= WHAT IS NEEDED =
Format the stretch of the listing from its first line through the line containing "vigtig prioritering mangler" as a numbered list, leaving out any blank lines.

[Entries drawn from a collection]
---+---

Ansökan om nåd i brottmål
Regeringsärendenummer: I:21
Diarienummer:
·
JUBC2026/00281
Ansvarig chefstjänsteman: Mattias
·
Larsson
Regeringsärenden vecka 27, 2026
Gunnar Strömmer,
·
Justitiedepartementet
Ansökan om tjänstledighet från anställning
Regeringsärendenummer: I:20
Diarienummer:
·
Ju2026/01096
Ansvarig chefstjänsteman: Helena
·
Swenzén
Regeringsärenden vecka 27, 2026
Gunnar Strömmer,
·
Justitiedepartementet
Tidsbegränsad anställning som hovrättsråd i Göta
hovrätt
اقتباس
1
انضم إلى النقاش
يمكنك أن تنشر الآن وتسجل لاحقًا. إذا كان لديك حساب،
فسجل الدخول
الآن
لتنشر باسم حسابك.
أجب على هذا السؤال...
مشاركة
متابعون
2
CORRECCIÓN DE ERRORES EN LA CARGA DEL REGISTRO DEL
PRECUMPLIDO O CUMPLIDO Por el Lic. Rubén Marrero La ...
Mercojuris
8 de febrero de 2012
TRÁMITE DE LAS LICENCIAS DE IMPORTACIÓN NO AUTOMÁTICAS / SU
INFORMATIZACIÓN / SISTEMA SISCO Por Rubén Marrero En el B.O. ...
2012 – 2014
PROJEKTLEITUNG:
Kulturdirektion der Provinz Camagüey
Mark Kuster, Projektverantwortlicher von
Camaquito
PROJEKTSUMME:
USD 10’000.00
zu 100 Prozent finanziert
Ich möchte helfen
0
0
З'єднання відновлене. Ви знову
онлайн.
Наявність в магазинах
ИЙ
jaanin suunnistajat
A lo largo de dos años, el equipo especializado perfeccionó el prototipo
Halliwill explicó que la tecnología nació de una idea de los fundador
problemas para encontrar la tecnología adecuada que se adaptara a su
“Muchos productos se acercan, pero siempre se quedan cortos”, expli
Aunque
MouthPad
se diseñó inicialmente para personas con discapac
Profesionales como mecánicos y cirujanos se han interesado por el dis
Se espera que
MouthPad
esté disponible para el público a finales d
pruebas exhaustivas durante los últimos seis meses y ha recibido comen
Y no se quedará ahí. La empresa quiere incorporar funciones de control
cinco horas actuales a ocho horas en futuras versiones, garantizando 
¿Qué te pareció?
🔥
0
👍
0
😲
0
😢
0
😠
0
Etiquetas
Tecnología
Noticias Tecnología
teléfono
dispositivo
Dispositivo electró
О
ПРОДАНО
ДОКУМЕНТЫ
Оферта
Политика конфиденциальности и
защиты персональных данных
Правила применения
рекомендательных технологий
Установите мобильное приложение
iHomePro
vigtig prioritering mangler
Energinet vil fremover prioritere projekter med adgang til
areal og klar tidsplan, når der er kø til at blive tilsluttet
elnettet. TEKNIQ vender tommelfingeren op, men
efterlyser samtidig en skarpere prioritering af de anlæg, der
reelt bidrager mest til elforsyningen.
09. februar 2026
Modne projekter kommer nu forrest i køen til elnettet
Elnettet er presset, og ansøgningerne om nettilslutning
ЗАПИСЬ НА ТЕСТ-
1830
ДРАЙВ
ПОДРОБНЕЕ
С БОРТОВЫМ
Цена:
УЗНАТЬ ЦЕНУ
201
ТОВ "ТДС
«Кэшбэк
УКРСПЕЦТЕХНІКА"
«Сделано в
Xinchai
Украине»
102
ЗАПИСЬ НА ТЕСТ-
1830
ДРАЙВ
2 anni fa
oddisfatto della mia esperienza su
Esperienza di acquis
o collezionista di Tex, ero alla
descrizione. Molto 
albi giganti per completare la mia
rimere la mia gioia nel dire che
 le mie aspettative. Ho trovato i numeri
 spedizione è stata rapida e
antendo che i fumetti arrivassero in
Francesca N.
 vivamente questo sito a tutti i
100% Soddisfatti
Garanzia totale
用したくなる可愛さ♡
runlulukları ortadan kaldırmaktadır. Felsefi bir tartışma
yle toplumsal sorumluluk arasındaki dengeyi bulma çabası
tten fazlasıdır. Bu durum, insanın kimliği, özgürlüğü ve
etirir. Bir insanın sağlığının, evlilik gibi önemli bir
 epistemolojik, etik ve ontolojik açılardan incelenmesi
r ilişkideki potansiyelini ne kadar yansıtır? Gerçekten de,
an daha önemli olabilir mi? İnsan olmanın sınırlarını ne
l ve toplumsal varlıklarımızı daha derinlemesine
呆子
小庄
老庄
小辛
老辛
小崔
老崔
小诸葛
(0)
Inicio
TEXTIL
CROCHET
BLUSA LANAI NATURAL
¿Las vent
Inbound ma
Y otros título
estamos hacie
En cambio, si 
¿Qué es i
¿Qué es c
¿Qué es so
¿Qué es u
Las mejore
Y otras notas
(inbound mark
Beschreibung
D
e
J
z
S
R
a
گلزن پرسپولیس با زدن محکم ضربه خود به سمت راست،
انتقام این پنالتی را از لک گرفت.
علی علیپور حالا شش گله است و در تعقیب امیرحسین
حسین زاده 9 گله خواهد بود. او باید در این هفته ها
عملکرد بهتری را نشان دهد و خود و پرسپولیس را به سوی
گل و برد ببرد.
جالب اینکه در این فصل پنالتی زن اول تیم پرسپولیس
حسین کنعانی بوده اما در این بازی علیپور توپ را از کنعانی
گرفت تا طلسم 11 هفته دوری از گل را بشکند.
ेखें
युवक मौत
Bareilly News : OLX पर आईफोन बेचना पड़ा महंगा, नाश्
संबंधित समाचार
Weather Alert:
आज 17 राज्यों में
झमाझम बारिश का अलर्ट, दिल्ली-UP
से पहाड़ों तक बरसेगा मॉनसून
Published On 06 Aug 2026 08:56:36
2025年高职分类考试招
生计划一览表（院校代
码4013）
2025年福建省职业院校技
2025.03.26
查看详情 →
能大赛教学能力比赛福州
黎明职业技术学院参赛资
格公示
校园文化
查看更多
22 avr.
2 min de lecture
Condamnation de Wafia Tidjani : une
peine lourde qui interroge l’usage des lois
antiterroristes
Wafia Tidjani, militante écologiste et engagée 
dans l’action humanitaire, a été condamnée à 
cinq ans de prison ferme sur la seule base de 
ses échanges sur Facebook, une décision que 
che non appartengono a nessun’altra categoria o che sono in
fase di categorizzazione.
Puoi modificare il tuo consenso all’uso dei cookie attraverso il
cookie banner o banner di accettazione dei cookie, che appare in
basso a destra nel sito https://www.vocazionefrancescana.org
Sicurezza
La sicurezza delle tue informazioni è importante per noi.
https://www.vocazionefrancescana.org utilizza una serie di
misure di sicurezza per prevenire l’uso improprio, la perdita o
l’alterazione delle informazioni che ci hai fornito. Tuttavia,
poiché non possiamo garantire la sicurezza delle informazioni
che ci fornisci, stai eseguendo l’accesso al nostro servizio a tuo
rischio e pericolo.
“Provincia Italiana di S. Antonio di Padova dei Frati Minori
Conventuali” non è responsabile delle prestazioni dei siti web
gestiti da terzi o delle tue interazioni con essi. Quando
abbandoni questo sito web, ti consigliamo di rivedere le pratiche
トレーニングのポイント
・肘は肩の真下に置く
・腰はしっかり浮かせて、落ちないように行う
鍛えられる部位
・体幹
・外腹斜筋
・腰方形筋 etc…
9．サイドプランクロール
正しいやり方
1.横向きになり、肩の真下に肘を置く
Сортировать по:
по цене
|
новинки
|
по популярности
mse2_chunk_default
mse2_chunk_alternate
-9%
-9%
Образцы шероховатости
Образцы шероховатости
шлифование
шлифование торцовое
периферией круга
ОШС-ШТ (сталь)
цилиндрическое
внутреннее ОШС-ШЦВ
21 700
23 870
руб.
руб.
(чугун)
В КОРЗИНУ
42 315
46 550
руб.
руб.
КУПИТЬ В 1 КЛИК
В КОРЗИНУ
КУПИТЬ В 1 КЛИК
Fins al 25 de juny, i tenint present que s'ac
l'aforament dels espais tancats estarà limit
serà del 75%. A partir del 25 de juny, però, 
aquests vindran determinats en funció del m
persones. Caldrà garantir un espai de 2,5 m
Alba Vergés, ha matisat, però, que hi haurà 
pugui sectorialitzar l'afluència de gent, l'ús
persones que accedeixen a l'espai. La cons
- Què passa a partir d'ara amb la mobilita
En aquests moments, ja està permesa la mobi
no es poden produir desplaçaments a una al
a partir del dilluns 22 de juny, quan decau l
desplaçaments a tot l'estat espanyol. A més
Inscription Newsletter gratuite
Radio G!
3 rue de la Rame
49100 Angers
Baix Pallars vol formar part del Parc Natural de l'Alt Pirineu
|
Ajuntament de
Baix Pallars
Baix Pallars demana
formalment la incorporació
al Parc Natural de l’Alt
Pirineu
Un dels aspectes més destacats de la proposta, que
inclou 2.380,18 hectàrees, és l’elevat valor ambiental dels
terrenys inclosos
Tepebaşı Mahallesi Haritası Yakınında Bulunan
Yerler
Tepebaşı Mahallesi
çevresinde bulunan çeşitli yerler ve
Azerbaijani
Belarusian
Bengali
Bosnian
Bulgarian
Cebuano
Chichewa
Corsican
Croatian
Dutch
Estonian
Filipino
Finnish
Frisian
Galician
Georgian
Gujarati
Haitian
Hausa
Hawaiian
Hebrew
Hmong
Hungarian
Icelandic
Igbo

---+---

= ANSWER TO THIS TASK =
1. Ansökan om nåd i brottmål
2. Regeringsärendenummer: I:21
3. Diarienummer:
4. ·
5. JUBC2026/00281
6. Ansvarig chefstjänsteman: Mattias
7. ·
8. Larsson
9. Regeringsärenden vecka 27, 2026
10. Gunnar Strömmer,
11. ·
12. Justitiedepartementet
13. Ansökan om tjänstledighet från anställning
14. Regeringsärendenummer: I:20
15. Diarienummer:
16. ·
17. Ju2026/01096
18. Ansvarig chefstjänsteman: Helena
19. ·
20. Swenzén
21. Regeringsärenden vecka 27, 2026
22. Gunnar Strömmer,
23. ·
24. Justitiedepartementet
25. Tidsbegränsad anställning som hovrättsråd i Göta
26. hovrätt
27. اقتباس
28. 1
29. انضم إلى النقاش
30. يمكنك أن تنشر الآن وتسجل لاحقًا. إذا كان لديك حساب،
31. فسجل الدخول
32. الآن
33. لتنشر باسم حسابك.
34. أجب على هذا السؤال...
35. مشاركة
36. متابعون
37. 2
38. CORRECCIÓN DE ERRORES EN LA CARGA DEL REGISTRO DEL
39. PRECUMPLIDO O CUMPLIDO Por el Lic. Rubén Marrero La ...
40. Mercojuris
41. 8 de febrero de 2012
42. TRÁMITE DE LAS LICENCIAS DE IMPORTACIÓN NO AUTOMÁTICAS / SU
43. INFORMATIZACIÓN / SISTEMA SISCO Por Rubén Marrero En el B.O. ...
44. 2012 – 2014
45. PROJEKTLEITUNG:
46. Kulturdirektion der Provinz Camagüey
47. Mark Kuster, Projektverantwortlicher von
48. Camaquito
49. PROJEKTSUMME:
50. USD 10’000.00
51. zu 100 Prozent finanziert
52. Ich möchte helfen
53. 0
54. 0
55. З'єднання відновлене. Ви знову
56. онлайн.
57. Наявність в магазинах
58. ИЙ
59. jaanin suunnistajat
60. A lo largo de dos años, el equipo especializado perfeccionó el prototipo
61. Halliwill explicó que la tecnología nació de una idea de los fundador
62. problemas para encontrar la tecnología adecuada que se adaptara a su
63. “Muchos productos se acercan, pero siempre se quedan cortos”, expli
64. Aunque
65. MouthPad
66. se diseñó inicialmente para personas con discapac
67. Profesionales como mecánicos y cirujanos se han interesado por el dis
68. Se espera que
69. MouthPad
70. esté disponible para el público a finales d
71. pruebas exhaustivas durante los últimos seis meses y ha recibido comen
72. Y no se quedará ahí. La empresa quiere incorporar funciones de control
73. cinco horas actuales a ocho horas en futuras versiones, garantizando 
74. ¿Qué te pareció?
75. 🔥
76. 0
77. 👍
78. 0
79. 😲
80. 0
81. 😢
82. 0
83. 😠
84. 0
85. Etiquetas
86. Tecnología
87. Noticias Tecnología
88. teléfono
89. dispositivo
90. Dispositivo electró
91. О
92. ПРОДАНО
93. ДОКУМЕНТЫ
94. Оферта
95. Политика конфиденциальности и
96. защиты персональных данных
97. Правила применения
98. рекомендательных технологий
99. Установите мобильное приложение
100. iHomePro
101. vigtig prioritering mangler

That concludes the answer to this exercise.